The skill’s default output is saved as a markdown execution plan, commonly under a path like ~/.claude/execution/YYYY-MM-DD-<slug>.md, depending on your local Claude skill setup.
Prompting tips that improve output quality
Be specific about the operating environment. If you already know the team’s cadence, capacity, or dependencies, include them. If a milestone must be observable, say so. If leadership cares about a particular metric, ask the skill to make that metric visible in each related workstream.
A useful prompt pattern is:
/cs:execute <decision-path>. Build a 90-day plan with weekly milestones, named DRIs where known, placeholder DRIs where unknown, definitions of done, dependency risks, and a Monday check-in cadence. Keep the binding outcome and kill criteria unchanged from the decision record.
This prevents the plan from drifting away from the original decision.
execute skill FAQ
Is execute only for executives?
No. The language and pipeline are executive-oriented, but the execute skill is useful for product managers, operators, founders, chiefs of staff, and project leads who need to convert an approved decision into an accountable plan. The main requirement is that the decision is already made.
When should I not use execute?
Do not use execute for open-ended ideation, option comparison, market research, or deciding between competing strategies. It is also a poor fit when there is no clear owner, no success metric, or no willingness to assign DRIs. In those cases, use a briefing, decision, or planning process first.
How is execute different from a normal prompt?
A normal prompt may produce a plausible task list. Execute enforces a decision-to-plan shape: 90 days, workstreams, DRIs, weekly milestones, definitions of done, and check-in rhythm. That constraint is the point. It reduces ambiguity and makes the result easier to review with a leadership team.
Does execute integrate with Jira, Asana, or Linear?
The repository evidence for execute shows only SKILL.md and no helper scripts or tool integrations. Treat the output as a structured markdown plan that can be copied into Jira, Asana, Linear, Notion, or a spreadsheet. If tool sync matters, plan on adding that workflow yourself.
How to Improve execute skill
Improve execute inputs before running it
The fastest way to improve execute results is to strengthen the decision record. Make sure it includes the actual decision, why it was chosen, what success looks like, what would cause reversal, and who sponsors the work. A vague decision creates a vague execution plan; a measurable decision creates useful weekly milestones.

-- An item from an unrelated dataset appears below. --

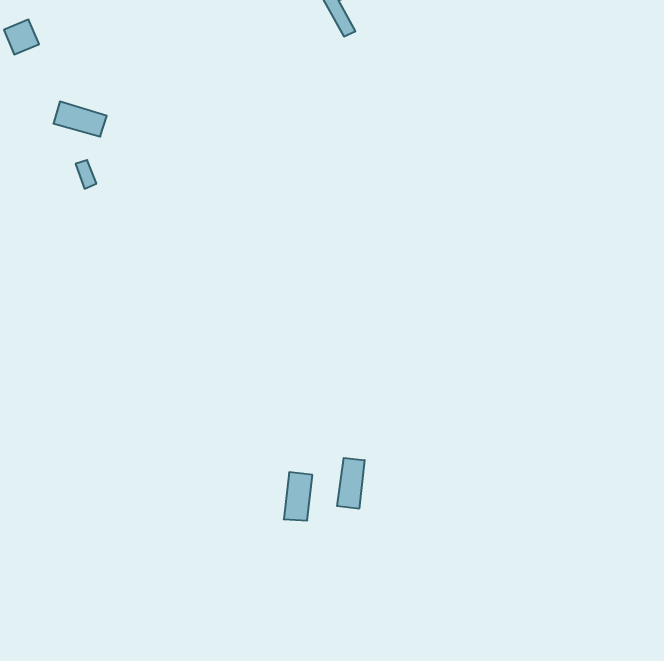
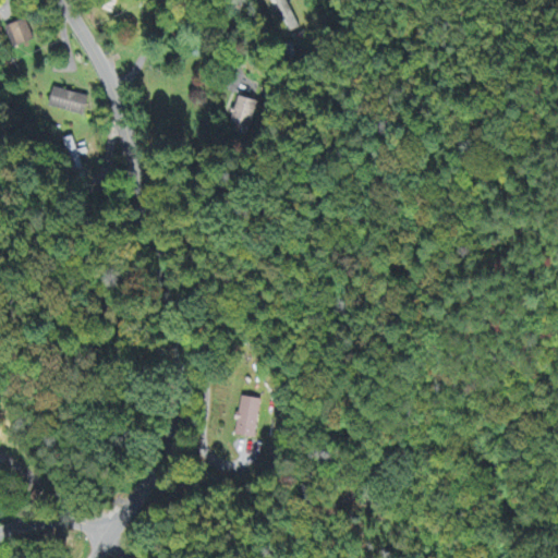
building: none -> [230,95,254,126]
building: [337,458,365,509] -> none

Check for common failure modes
After the first output, look for these issues:
- milestones that are activities rather than outcomes
- DRIs assigned to teams instead of people
- missing dependency owners
- success metrics that do not match the original decision
- week-one work that is too large or unclear
- no explicit review cadence or escalation path
Ask execute to revise only the weak parts instead of regenerating everything.
Iterate toward operating reality
A good second prompt is practical, not decorative:
“Revise the plan so each weekly milestone has an observable definition of done, no DRI is a department, Legal dependencies are visible by week, and the week 4 checkpoint can determine whether we continue, adjust, or stop.”
This kind of iteration improves management usefulness more than asking for a longer plan.
Adapt execute to your organization
If you use execute often, standardize the fields your team cares about: budget owner, risk level, customer impact, reporting forum, launch checklist, or escalation trigger. Keep the 90-day structure, but tune the workstreams and check-in cadence to your operating model. That makes execute more repeatable without turning it into a generic project template.